Кто б был против, а я перекрестилась. Оптимистка, ёптима их меть. Это я сама себе такой диагноз на нашей тамошней латыни прописала. Потому что бабе все ее ценности по акту возвратила — а у нее рубли с копейками не вяжутся.

А между прочим, бабу с этими деньгами я дважды в милицию выписывала, если вы опять же понимаете, на что я шепоточком намекаю…

Только вы неверно понимаете. Все ее восемьдесят семь рублей прописью в порядке оказались, а копейки — вот копейки у нее хотя бы на одну, но никак они у бабы цифрами не сходятся! Но не в минус почему-то, а в плюс, то бишь не меньше получается, а на целую копейку больше!

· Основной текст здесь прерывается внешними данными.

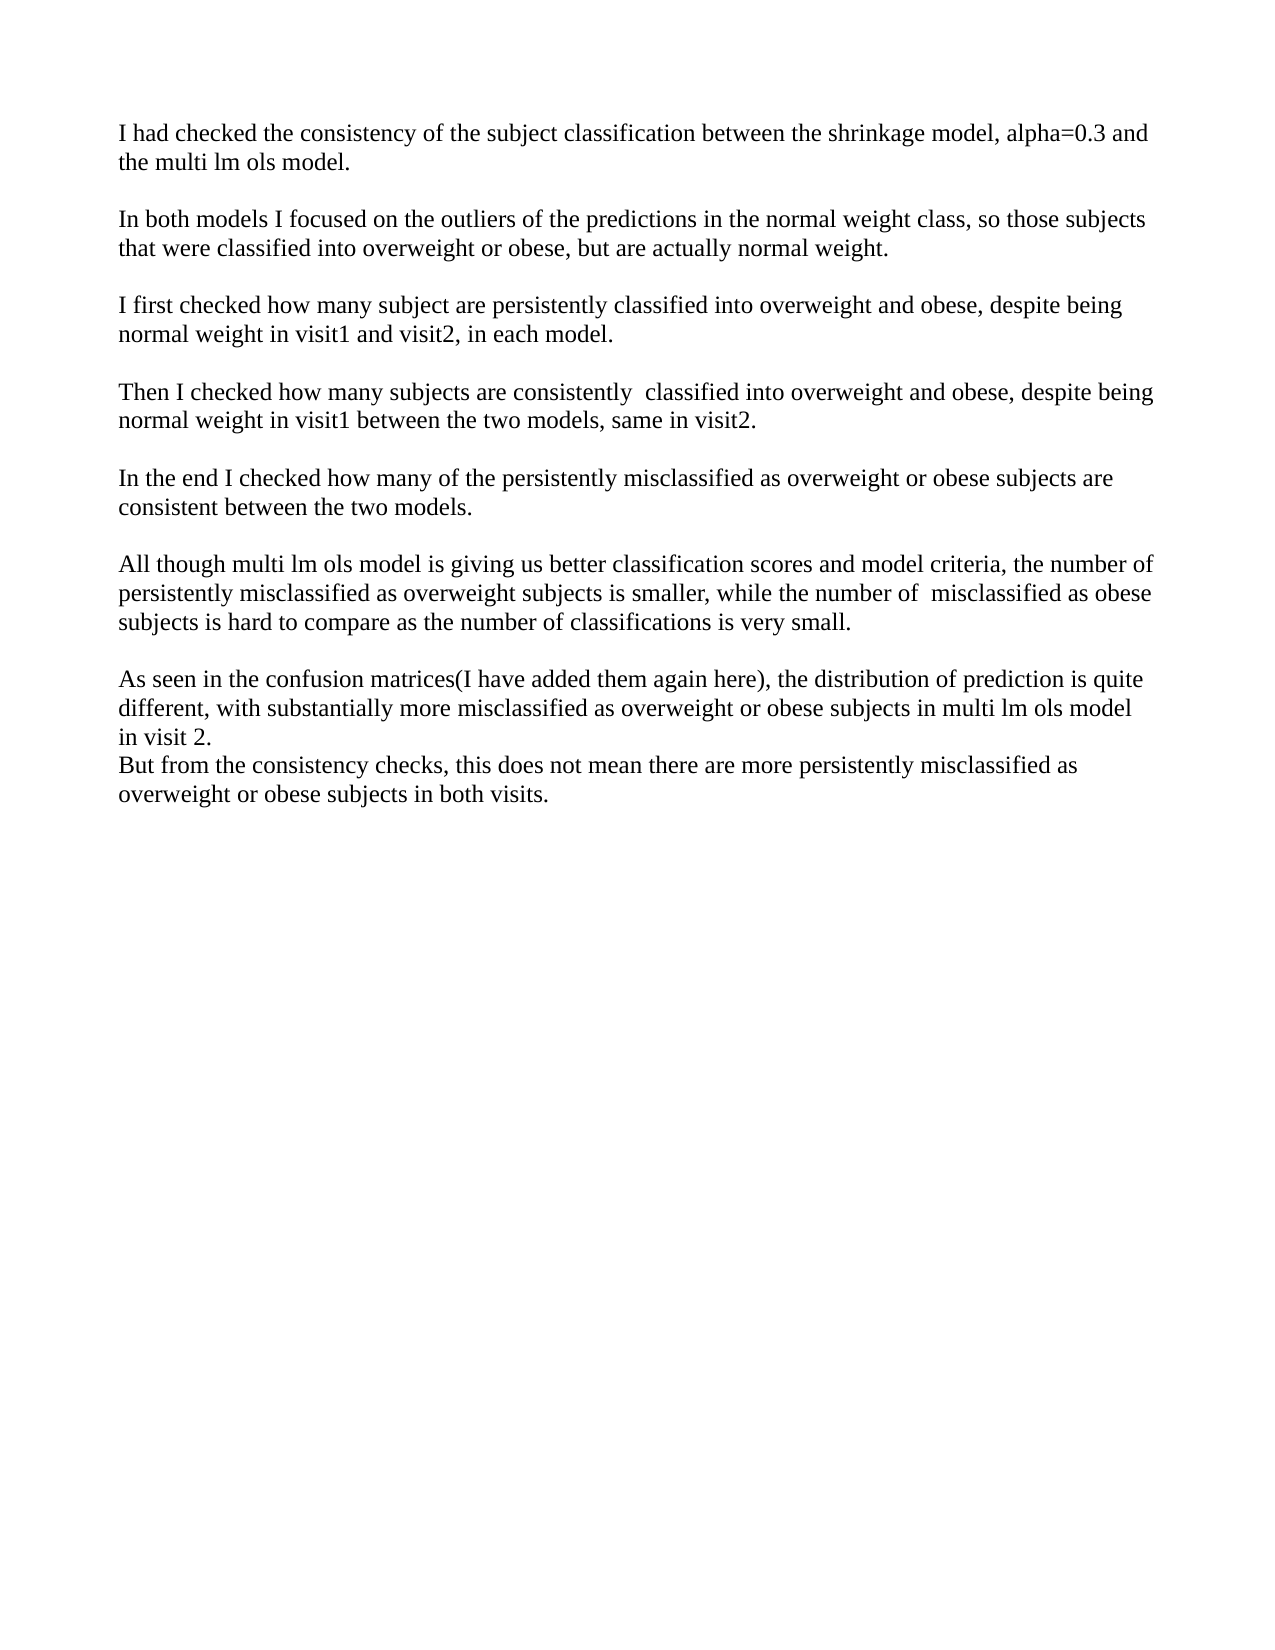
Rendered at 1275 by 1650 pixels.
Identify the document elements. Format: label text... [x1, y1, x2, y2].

text As seen in the confusion matrices(I have added them again here), the distribution of prediction is quite different, with substantially more misclassified as overweight or obese subjects in multi lm ols model in visit 2. [118, 664, 1157, 751]
text In both models I focused on the outliers of the predictions in the normal weight class, so those subjects that were classified into overweight or obese, but are actually normal weight. [118, 204, 1157, 262]
text I had checked the consistency of the subject classification between the shrinkage model, alpha=0.3 and the multi lm ols model. [118, 118, 1157, 176]
text I first checked how many subject are persistently classified into overweight and obese, despite being normal weight in visit1 and visit2, in each model. [118, 291, 1157, 348]
text All though multi lm ols model is giving us better classification scores and model criteria, the number of persistently misclassified as overweight subjects is smaller, while the number of misclassified as obese subjects is hard to compare as the number of classifications is very small. [118, 549, 1157, 636]
text In the end I checked how many of the persistently misclassified as overweight or obese subjects are consistent between the two models. [118, 463, 1157, 521]
text But from the consistency checks, this does not mean there are more persistently misclassified as overweight or obese subjects in both visits. [118, 751, 1157, 808]
text Then I checked how many subjects are consistently classified into overweight and obese, despite being normal weight in visit1 between the two models, same in visit2. [118, 377, 1157, 434]
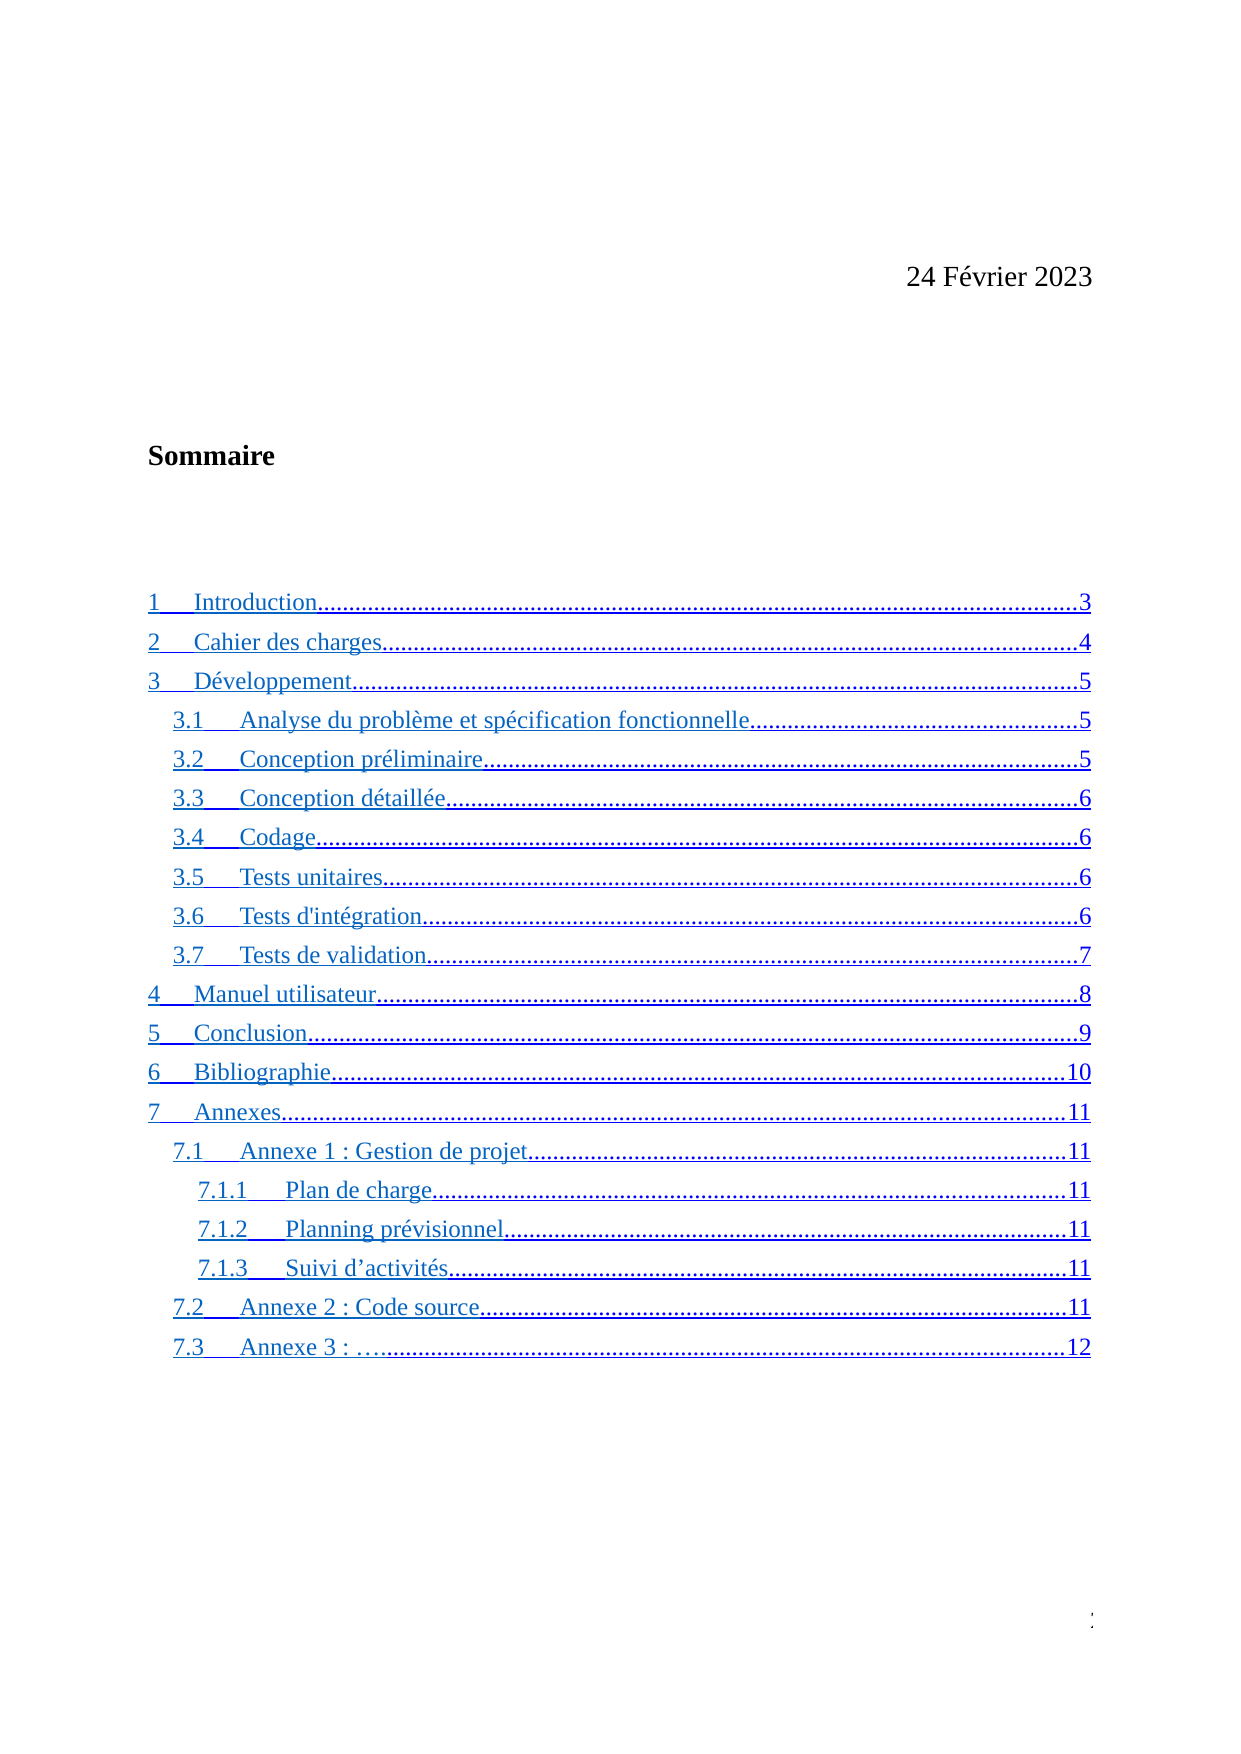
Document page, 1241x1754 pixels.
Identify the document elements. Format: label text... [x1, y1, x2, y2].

Думаете, это бабу убедило? Да бабе что бюджет, что дефицит — ей же абы повод подвернулся! Ей бы повод был — а там хоть тотчас же милицию зови, хоть заранее пожарную команду требуй!

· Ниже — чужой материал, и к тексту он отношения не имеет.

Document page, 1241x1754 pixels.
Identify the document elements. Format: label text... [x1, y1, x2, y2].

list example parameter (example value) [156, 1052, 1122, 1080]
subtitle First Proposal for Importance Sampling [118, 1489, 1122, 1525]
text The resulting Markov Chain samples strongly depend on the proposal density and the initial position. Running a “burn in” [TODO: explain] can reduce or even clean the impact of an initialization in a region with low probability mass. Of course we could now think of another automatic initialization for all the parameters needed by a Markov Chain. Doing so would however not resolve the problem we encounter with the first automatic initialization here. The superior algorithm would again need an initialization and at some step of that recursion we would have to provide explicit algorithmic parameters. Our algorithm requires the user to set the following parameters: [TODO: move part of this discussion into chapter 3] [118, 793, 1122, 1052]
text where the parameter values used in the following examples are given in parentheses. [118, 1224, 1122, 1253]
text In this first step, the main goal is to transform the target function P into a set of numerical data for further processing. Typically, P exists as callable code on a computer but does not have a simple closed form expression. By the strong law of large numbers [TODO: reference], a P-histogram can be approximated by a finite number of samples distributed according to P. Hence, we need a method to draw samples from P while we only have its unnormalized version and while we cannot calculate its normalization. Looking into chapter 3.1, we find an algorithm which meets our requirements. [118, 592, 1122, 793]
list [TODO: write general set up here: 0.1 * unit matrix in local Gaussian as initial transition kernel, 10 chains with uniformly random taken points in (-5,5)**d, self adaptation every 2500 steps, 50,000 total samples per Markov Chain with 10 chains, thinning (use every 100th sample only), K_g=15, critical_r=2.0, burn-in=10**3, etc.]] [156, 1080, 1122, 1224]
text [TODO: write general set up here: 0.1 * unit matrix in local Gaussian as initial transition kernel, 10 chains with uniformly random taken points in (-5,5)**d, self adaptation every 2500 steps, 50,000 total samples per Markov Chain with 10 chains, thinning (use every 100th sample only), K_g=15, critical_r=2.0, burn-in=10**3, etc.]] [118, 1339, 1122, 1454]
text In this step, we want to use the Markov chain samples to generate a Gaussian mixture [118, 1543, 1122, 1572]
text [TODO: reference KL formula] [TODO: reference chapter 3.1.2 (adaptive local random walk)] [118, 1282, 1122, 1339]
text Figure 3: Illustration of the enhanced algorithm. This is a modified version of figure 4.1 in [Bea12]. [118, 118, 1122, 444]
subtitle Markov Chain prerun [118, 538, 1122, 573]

Короче, весь дебош по новой разгорелся. Без пожарных дело обошлось, но милиция и в третий раз приехала…

А вот я развязки так и не дождалась, потому как без того уже на другую свою службу здорово опаздывала. Я тогда в свободное от жизни время еще же и на «скорой помощи» на ставку фельдшерила.

А когда же я жила в те времена, хотелось бы мне знать…

Жизнь вместо жизни

И кто сказал, что народонаселение у нас чем дальше, тем тупее?

Да я же и сказала, кто ж еще…

Нет, конечно, кто-нибудь еще и до меня об этом говорил, трудно не озвучить очевидное. Так что я на пальму первенства претендовать не стану. Право же, сомнительная честь.

Ну да кто бы это ни сказал, он тенденцию-то правильно подметил. Правильно, добавлю между прочим, но не точно. Потому как тянется пореформенный народ наш к просвещению, вытягивается, прямо-таки строем навытяжку стоит. Но только между этим самым прочим, поэтому и дотянуться он никак не может. И в результате сплошные потягушечки просоночные у народонаселения получаются.

Но с другой-то стороны, у нас ведь как. У нас, коли втемяшится кому какая мысль, коли порешит кто до самой сути дойти, до глубин и до корней до самых докопаться — то всё, тут уж будет дело. Уж тут-то такой деятель и себе волосы с корнями повыдергивает и кому другому плешь проест, если заодно еще чего не учудит похлеще.

Особенно у дамочек у наших глубинное мышление выразительно проистекает. Нет, мужики по-своему тоже люди, но в основном они попроще, поконкретнее. А вот с дамочками — это да, беда, паче чаяния если дамочка начитанная.

Ну сами посудите.

Вызывает женщина «неотложную помощь». Задумчивая такая дамочка: маму ее вроде как парализовало — упала матушка-старушка и под столом лежит. И вот она лежит, дескать, но ее поднять бы надо, а то неладно как-то получается…

А дамочке в ответ:

— Ну так и в чем проблема, — ей диспетчерша так прямо отвечает, — так и поднимайте с пола вашу матушку и на кровать ее давайте перекладывайте, пока к вам доктор едет!

И доктор, то бишь докторица, то бишь я, ежу понятно, едет. Приезжаю я, а там старушка как легла на кухоньке седенькой головкой к помойному ведру, так и до сих пор она лежит и ножкой под столом бессильно дрыжет.

Это так инсульт у бабушки на этом самом месте приключился.

При старушке дочка молодящаяся имеется, которая вызывала, при дочке муж какой-то никакой, при муже напомаженная соседка в бигуди. И всем колхозом все в задумчивости дружно пребывают — задумчивые-задумчивые по табуреточкам сидят, а старушка на полу скучает.